In short, green design fosters a product-oriented mentality that generally evaluates materials and techniques on the basis of performance and efficiency, rarely taking into consideration issues of form and program. Moreover, by taking disciplinary divisions for granted, sustainable design unwittingly reinforces one root of the problem: the dualistic paradigm of the building as a discrete object spatially, socially, and ecologically divorced from its site. As a consequence, this American ideal—itself derived from wilderness thinking—inhibits designers and manufacturers from treating buildings and landscapes holistically as reciprocal systems that together impact the environment.

Might it be possible to jettison these outmoded and environmentally irresponsible prejudices and instead reimagine buildings, interiors, and landscapes as mutually interactive entities? Relinquishing wilderness values will allow designers to adopt the more complicated viewpoint advanced by progressive scholars and scientists: a recognition that nature and civilization, although not the same, have always been intertwined and are becoming more so. Climate change reveals that there is not a square inch of the planet that does not in some way bear the imprint of humans.

It is important to adopt a more complex understanding of the relationship between nature, science, and technology. Common ground must be sought between technophobia and technophilia. Environmental problems can be resolved only by considering nature as both a scientific and a cultural phenomenon. Realigning deeprooted preconceptions and conceiving of culture and nature, and, as a consequence, buildings, interiors, and landscapes, as deeply interconnected entities will allow designers to usher in a new model of integrated practice, a way of working that reunites three fields of inquiry that should never have been divided.

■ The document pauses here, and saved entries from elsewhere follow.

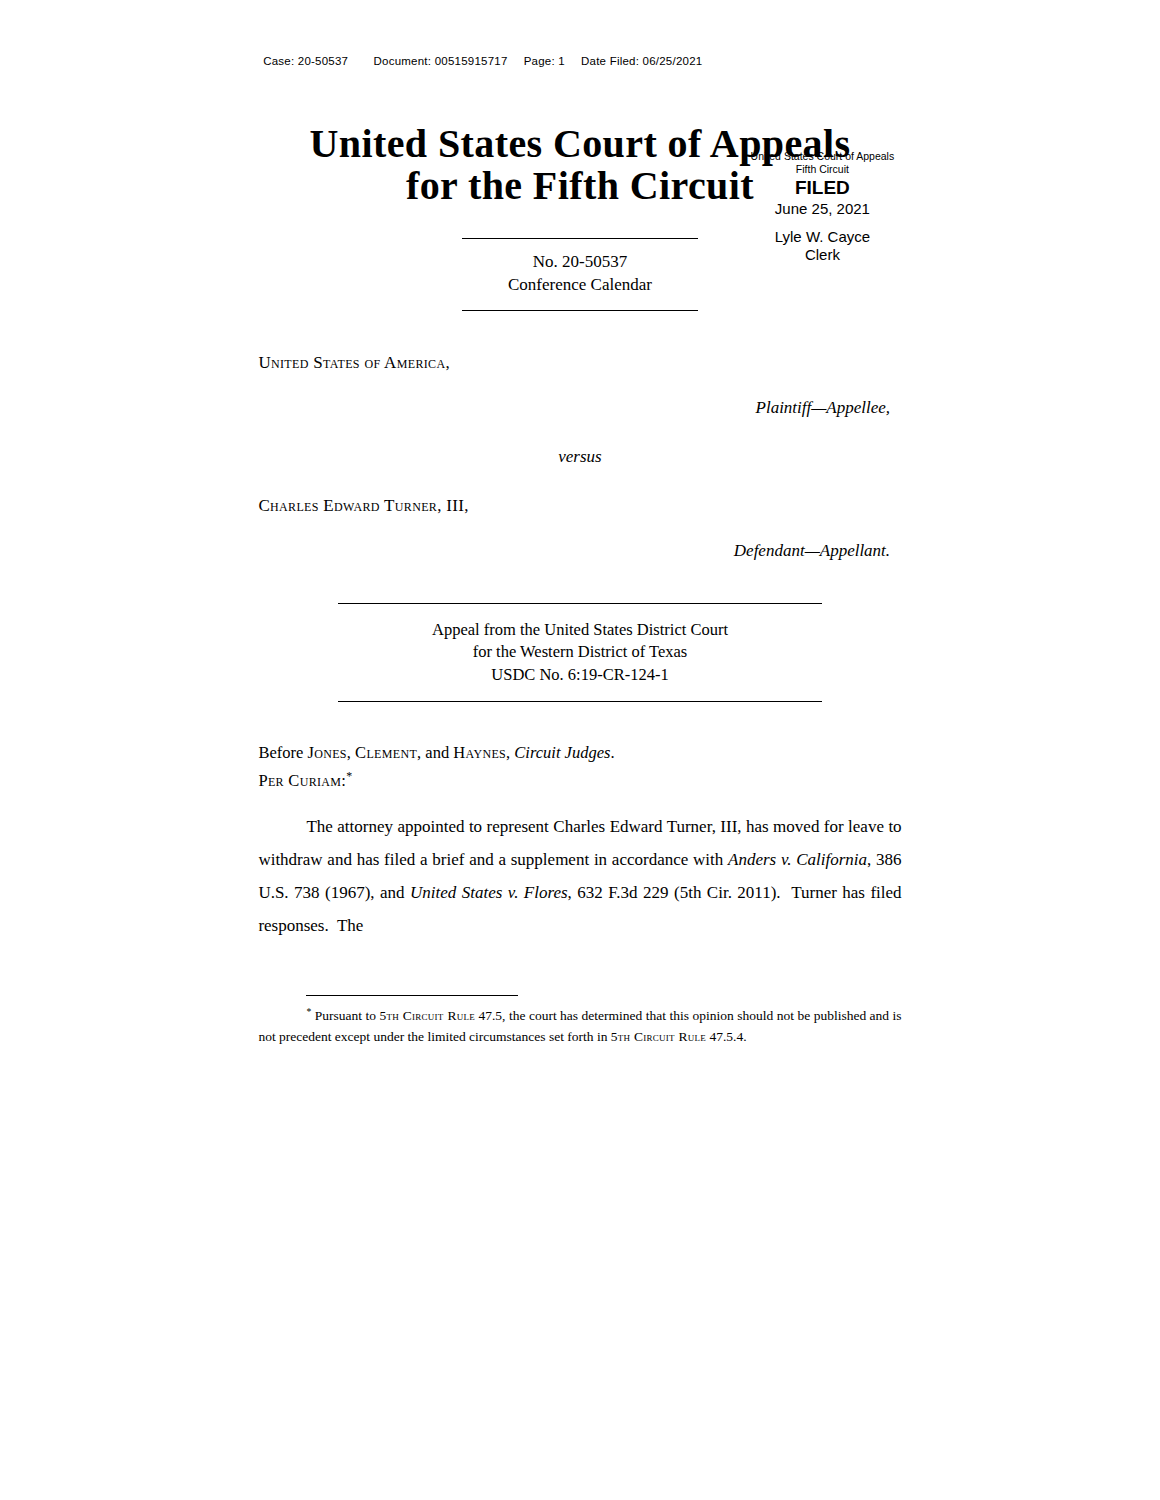Case: 20-50537 Document: 00515915717 Page: 1 Date Filed: 06/25/2021
United States Court of Appeals
Fifth Circuit
FILED
June 25, 2021
Lyle W. Cayce
Clerk
United States Court of Appeals for the Fifth Circuit
No. 20-50537
Conference Calendar
United States of America,
Plaintiff—Appellee,
versus
Charles Edward Turner, III,
Defendant—Appellant.
Appeal from the United States District Court
for the Western District of Texas
USDC No. 6:19-CR-124-1
Before Jones, Clement, and Haynes, Circuit Judges.
Per Curiam:*
The attorney appointed to represent Charles Edward Turner, III, has moved for leave to withdraw and has filed a brief and a supplement in accordance with Anders v. California, 386 U.S. 738 (1967), and United States v. Flores, 632 F.3d 229 (5th Cir. 2011). Turner has filed responses. The
* Pursuant to 5th Circuit Rule 47.5, the court has determined that this opinion should not be published and is not precedent except under the limited circumstances set forth in 5th Circuit Rule 47.5.4.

This new mentality will allow representatives of three disciplines now accorded equal status to forge productive continuities between interior and exterior. Designers are encouraged to pay attention to the interface—the seam, or overlap, where indoors and outdoors meet. A critical awareness of the fluid connection between natural and synthetic, as well as between exterior and interior space, motivates designers to think about scale, form, and materials in entirely new ways: materials become the connective tissue that enacts the passage between interior, building envelope, and landscape. The scale of the human body becomes the crucial common denominator that bridges the intimate scale of interiors with the expansive scale of the outdoors. Considering the spatial and material junctures that link inside and outside through the lens of ergonomics, these can generate new ways of thinking not only about form but also about program, positioning human activities, both inside and outside, in a way that coincides with twenty-first-century notions of what it means to live with nature.

[1] This chapter is an abridged version of an essay included in the book Groundwork: Between Landscape and Architecture by Diana Balmori and Joel Sanders (2011).
[2] In “Curtain Wars: Architecture, Decorating and the Twentieth-Century Interior” (Sanders 2002),
I argued that deep-seated cultural prejudices resulted in the problematic professional split
between two inseparable fields, architecture and interiors. This essay extends this way of thinking
to account for yet another arbitrary professional divide between architecture and landscape. In
my view, “architecture” refers to both the hard and soft surfaces that clad both the interior and
exterior of buildings and that together enable the performance of human identity.
[3] For two influential feminist accounts of the intertwined relationship between nature, science,
capitalism, and gender, see Carolyn Merchant, The Death of Nature: Women, Ecology and the
Scientific Revolution (1980), and Val Plumwood, Feminism and the Mastery of Nature (1993).